Restate each line below word for word, skipping every picture.

** Data section **
• • • • •

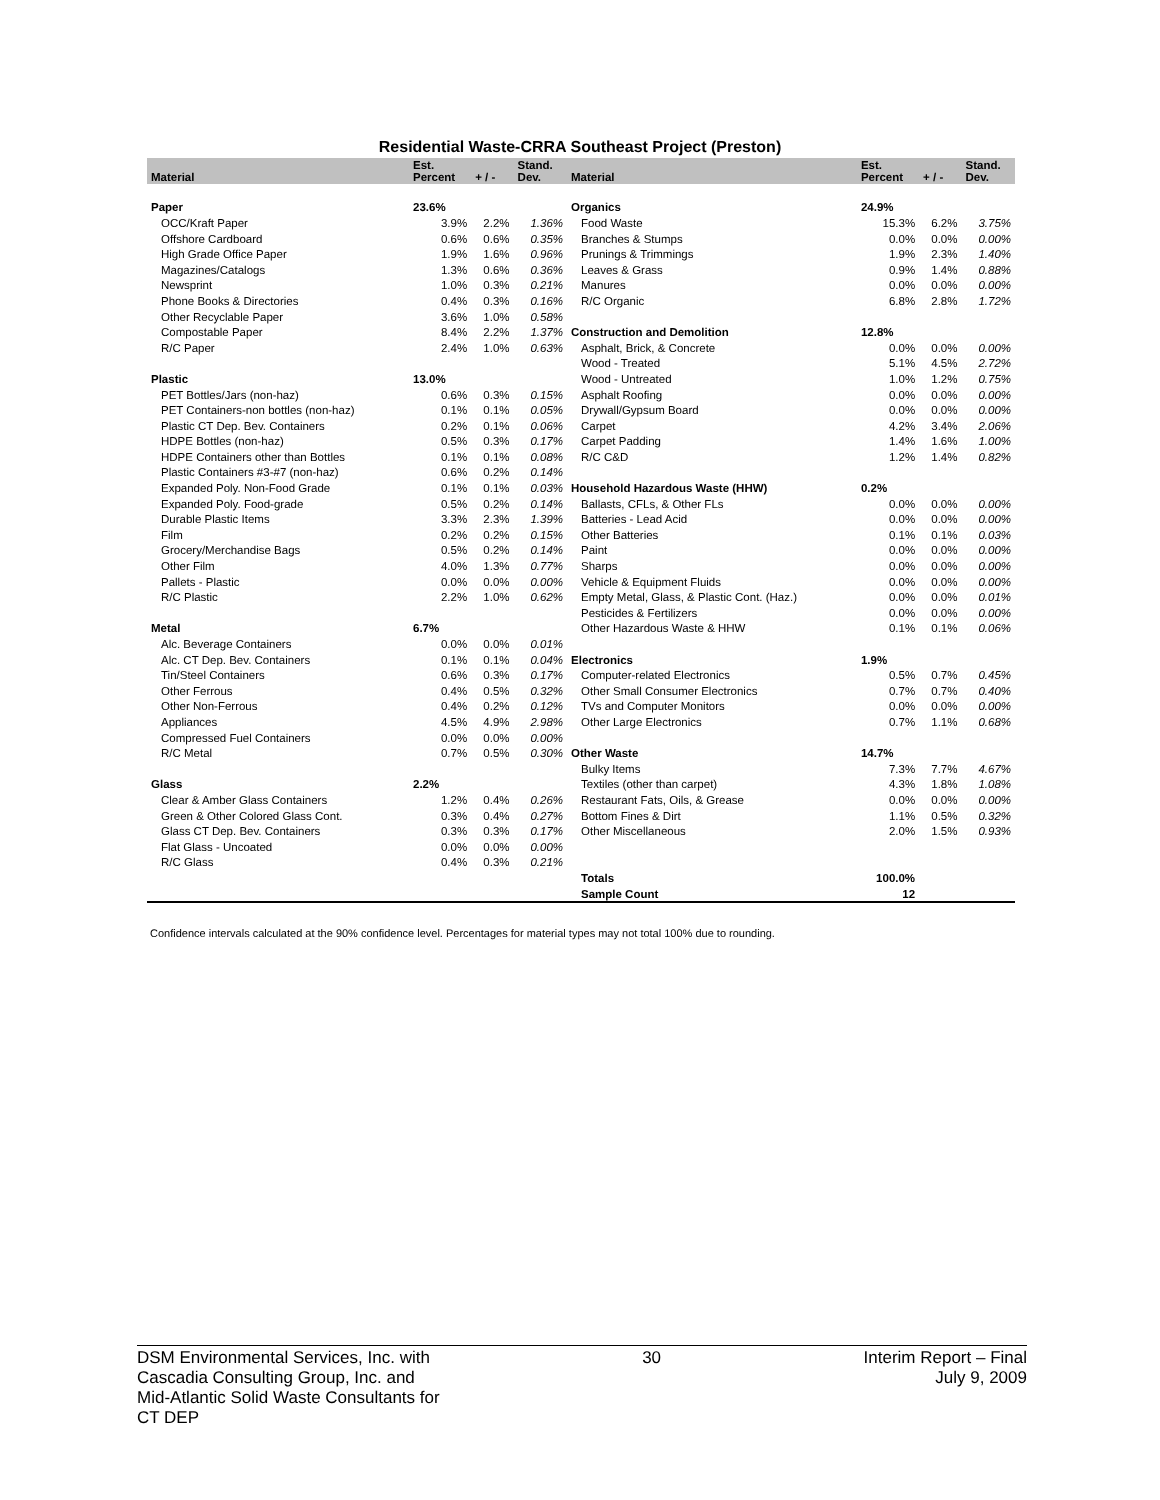Residential Waste-CRRA Southeast Project (Preston)
| Material | Est. Percent | + / - | Stand. Dev. | Material | Est. Percent | + / - | Stand. Dev. |
| --- | --- | --- | --- | --- | --- | --- | --- |
| Paper | 23.6% | | | Organics | 24.9% | | |
| OCC/Kraft Paper | 3.9% | 2.2% | 1.36% | Food Waste | 15.3% | 6.2% | 3.75% |
| Offshore Cardboard | 0.6% | 0.6% | 0.35% | Branches & Stumps | 0.0% | 0.0% | 0.00% |
| High Grade Office Paper | 1.9% | 1.6% | 0.96% | Prunings & Trimmings | 1.9% | 2.3% | 1.40% |
| Magazines/Catalogs | 1.3% | 0.6% | 0.36% | Leaves & Grass | 0.9% | 1.4% | 0.88% |
| Newsprint | 1.0% | 0.3% | 0.21% | Manures | 0.0% | 0.0% | 0.00% |
| Phone Books & Directories | 0.4% | 0.3% | 0.16% | R/C Organic | 6.8% | 2.8% | 1.72% |
| Other Recyclable Paper | 3.6% | 1.0% | 0.58% | | | | |
| Compostable Paper | 8.4% | 2.2% | 1.37% | Construction and Demolition | 12.8% | | |
| R/C Paper | 2.4% | 1.0% | 0.63% | Asphalt, Brick, & Concrete | 0.0% | 0.0% | 0.00% |
| | | | | Wood - Treated | 5.1% | 4.5% | 2.72% |
| Plastic | 13.0% | | | Wood - Untreated | 1.0% | 1.2% | 0.75% |
| PET Bottles/Jars (non-haz) | 0.6% | 0.3% | 0.15% | Asphalt Roofing | 0.0% | 0.0% | 0.00% |
| PET Containers-non bottles (non-haz) | 0.1% | 0.1% | 0.05% | Drywall/Gypsum Board | 0.0% | 0.0% | 0.00% |
| Plastic CT Dep. Bev. Containers | 0.2% | 0.1% | 0.06% | Carpet | 4.2% | 3.4% | 2.06% |
| HDPE Bottles (non-haz) | 0.5% | 0.3% | 0.17% | Carpet Padding | 1.4% | 1.6% | 1.00% |
| HDPE Containers other than Bottles | 0.1% | 0.1% | 0.08% | R/C C&D | 1.2% | 1.4% | 0.82% |
| Plastic Containers #3-#7 (non-haz) | 0.6% | 0.2% | 0.14% | | | | |
| Expanded Poly. Non-Food Grade | 0.1% | 0.1% | 0.03% | Household Hazardous Waste (HHW) | 0.2% | | |
| Expanded Poly. Food-grade | 0.5% | 0.2% | 0.14% | Ballasts, CFLs, & Other FLs | 0.0% | 0.0% | 0.00% |
| Durable Plastic Items | 3.3% | 2.3% | 1.39% | Batteries - Lead Acid | 0.0% | 0.0% | 0.00% |
| Film | 0.2% | 0.2% | 0.15% | Other Batteries | 0.1% | 0.1% | 0.03% |
| Grocery/Merchandise Bags | 0.5% | 0.2% | 0.14% | Paint | 0.0% | 0.0% | 0.00% |
| Other Film | 4.0% | 1.3% | 0.77% | Sharps | 0.0% | 0.0% | 0.00% |
| Pallets - Plastic | 0.0% | 0.0% | 0.00% | Vehicle & Equipment Fluids | 0.0% | 0.0% | 0.00% |
| R/C Plastic | 2.2% | 1.0% | 0.62% | Empty Metal, Glass, & Plastic Cont. (Haz.) | 0.0% | 0.0% | 0.01% |
| | | | | Pesticides & Fertilizers | 0.0% | 0.0% | 0.00% |
| Metal | 6.7% | | | Other Hazardous Waste & HHW | 0.1% | 0.1% | 0.06% |
| Alc. Beverage Containers | 0.0% | 0.0% | 0.01% | | | | |
| Alc. CT Dep. Bev. Containers | 0.1% | 0.1% | 0.04% | Electronics | 1.9% | | |
| Tin/Steel Containers | 0.6% | 0.3% | 0.17% | Computer-related Electronics | 0.5% | 0.7% | 0.45% |
| Other Ferrous | 0.4% | 0.5% | 0.32% | Other Small Consumer Electronics | 0.7% | 0.7% | 0.40% |
| Other Non-Ferrous | 0.4% | 0.2% | 0.12% | TVs and Computer Monitors | 0.0% | 0.0% | 0.00% |
| Appliances | 4.5% | 4.9% | 2.98% | Other Large Electronics | 0.7% | 1.1% | 0.68% |
| Compressed Fuel Containers | 0.0% | 0.0% | 0.00% | | | | |
| R/C Metal | 0.7% | 0.5% | 0.30% | Other Waste | 14.7% | | |
| | | | | Bulky Items | 7.3% | 7.7% | 4.67% |
| Glass | 2.2% | | | Textiles (other than carpet) | 4.3% | 1.8% | 1.08% |
| Clear & Amber Glass Containers | 1.2% | 0.4% | 0.26% | Restaurant Fats, Oils, & Grease | 0.0% | 0.0% | 0.00% |
| Green & Other Colored Glass Cont. | 0.3% | 0.4% | 0.27% | Bottom Fines & Dirt | 1.1% | 0.5% | 0.32% |
| Glass CT Dep. Bev. Containers | 0.3% | 0.3% | 0.17% | Other Miscellaneous | 2.0% | 1.5% | 0.93% |
| Flat Glass - Uncoated | 0.0% | 0.0% | 0.00% | | | | |
| R/C Glass | 0.4% | 0.3% | 0.21% | | | | |
| | | | | Totals | 100.0% | | |
| | | | | Sample Count | 12 | | |
Confidence intervals calculated at the 90% confidence level. Percentages for material types may not total 100% due to rounding.
DSM Environmental Services, Inc. with
Cascadia Consulting Group, Inc. and
Mid-Atlantic Solid Waste Consultants for
CT DEP
30 Interim Report – Final
July 9, 2009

• • • • •

** Solution for this task **
Residential Waste-CRRA Southeast Project (Preston)
| Material | Est. Percent | + / - | Stand. Dev. | Material | Est. Percent | + / - | Stand. Dev. |
| --- | --- | --- | --- | --- | --- | --- | --- |
| Paper | 23.6% | | | Organics | 24.9% | | |
| OCC/Kraft Paper | 3.9% | 2.2% | 1.36% | Food Waste | 15.3% | 6.2% | 3.75% |
| Offshore Cardboard | 0.6% | 0.6% | 0.35% | Branches & Stumps | 0.0% | 0.0% | 0.00% |
| High Grade Office Paper | 1.9% | 1.6% | 0.96% | Prunings & Trimmings | 1.9% | 2.3% | 1.40% |
| Magazines/Catalogs | 1.3% | 0.6% | 0.36% | Leaves & Grass | 0.9% | 1.4% | 0.88% |
| Newsprint | 1.0% | 0.3% | 0.21% | Manures | 0.0% | 0.0% | 0.00% |
| Phone Books & Directories | 0.4% | 0.3% | 0.16% | R/C Organic | 6.8% | 2.8% | 1.72% |
| Other Recyclable Paper | 3.6% | 1.0% | 0.58% | | | | |
| Compostable Paper | 8.4% | 2.2% | 1.37% | Construction and Demolition | 12.8% | | |
| R/C Paper | 2.4% | 1.0% | 0.63% | Asphalt, Brick, & Concrete | 0.0% | 0.0% | 0.00% |
| | | | | Wood - Treated | 5.1% | 4.5% | 2.72% |
| Plastic | 13.0% | | | Wood - Untreated | 1.0% | 1.2% | 0.75% |
| PET Bottles/Jars (non-haz) | 0.6% | 0.3% | 0.15% | Asphalt Roofing | 0.0% | 0.0% | 0.00% |
| PET Containers-non bottles (non-haz) | 0.1% | 0.1% | 0.05% | Drywall/Gypsum Board | 0.0% | 0.0% | 0.00% |
| Plastic CT Dep. Bev. Containers | 0.2% | 0.1% | 0.06% | Carpet | 4.2% | 3.4% | 2.06% |
| HDPE Bottles (non-haz) | 0.5% | 0.3% | 0.17% | Carpet Padding | 1.4% | 1.6% | 1.00% |
| HDPE Containers other than Bottles | 0.1% | 0.1% | 0.08% | R/C C&D | 1.2% | 1.4% | 0.82% |
| Plastic Containers #3-#7 (non-haz) | 0.6% | 0.2% | 0.14% | | | | |
| Expanded Poly. Non-Food Grade | 0.1% | 0.1% | 0.03% | Household Hazardous Waste (HHW) | 0.2% | | |
| Expanded Poly. Food-grade | 0.5% | 0.2% | 0.14% | Ballasts, CFLs, & Other FLs | 0.0% | 0.0% | 0.00% |
| Durable Plastic Items | 3.3% | 2.3% | 1.39% | Batteries - Lead Acid | 0.0% | 0.0% | 0.00% |
| Film | 0.2% | 0.2% | 0.15% | Other Batteries | 0.1% | 0.1% | 0.03% |
| Grocery/Merchandise Bags | 0.5% | 0.2% | 0.14% | Paint | 0.0% | 0.0% | 0.00% |
| Other Film | 4.0% | 1.3% | 0.77% | Sharps | 0.0% | 0.0% | 0.00% |
| Pallets - Plastic | 0.0% | 0.0% | 0.00% | Vehicle & Equipment Fluids | 0.0% | 0.0% | 0.00% |
| R/C Plastic | 2.2% | 1.0% | 0.62% | Empty Metal, Glass, & Plastic Cont. (Haz.) | 0.0% | 0.0% | 0.01% |
| | | | | Pesticides & Fertilizers | 0.0% | 0.0% | 0.00% |
| Metal | 6.7% | | | Other Hazardous Waste & HHW | 0.1% | 0.1% | 0.06% |
| Alc. Beverage Containers | 0.0% | 0.0% | 0.01% | | | | |
| Alc. CT Dep. Bev. Containers | 0.1% | 0.1% | 0.04% | Electronics | 1.9% | | |
| Tin/Steel Containers | 0.6% | 0.3% | 0.17% | Computer-related Electronics | 0.5% | 0.7% | 0.45% |
| Other Ferrous | 0.4% | 0.5% | 0.32% | Other Small Consumer Electronics | 0.7% | 0.7% | 0.40% |
| Other Non-Ferrous | 0.4% | 0.2% | 0.12% | TVs and Computer Monitors | 0.0% | 0.0% | 0.00% |
| Appliances | 4.5% | 4.9% | 2.98% | Other Large Electronics | 0.7% | 1.1% | 0.68% |
| Compressed Fuel Containers | 0.0% | 0.0% | 0.00% | | | | |
| R/C Metal | 0.7% | 0.5% | 0.30% | Other Waste | 14.7% | | |
| | | | | Bulky Items | 7.3% | 7.7% | 4.67% |
| Glass | 2.2% | | | Textiles (other than carpet) | 4.3% | 1.8% | 1.08% |
| Clear & Amber Glass Containers | 1.2% | 0.4% | 0.26% | Restaurant Fats, Oils, & Grease | 0.0% | 0.0% | 0.00% |
| Green & Other Colored Glass Cont. | 0.3% | 0.4% | 0.27% | Bottom Fines & Dirt | 1.1% | 0.5% | 0.32% |
| Glass CT Dep. Bev. Containers | 0.3% | 0.3% | 0.17% | Other Miscellaneous | 2.0% | 1.5% | 0.93% |
| Flat Glass - Uncoated | 0.0% | 0.0% | 0.00% | | | | |
| R/C Glass | 0.4% | 0.3% | 0.21% | | | | |
| | | | | Totals | 100.0% | | |
| | | | | Sample Count | 12 | | |
Confidence intervals calculated at the 90% confidence level. Percentages for material types may not total 100% due to rounding.
DSM Environmental Services, Inc. with
Cascadia Consulting Group, Inc. and
Mid-Atlantic Solid Waste Consultants for
CT DEP
30 Interim Report – Final
July 9, 2009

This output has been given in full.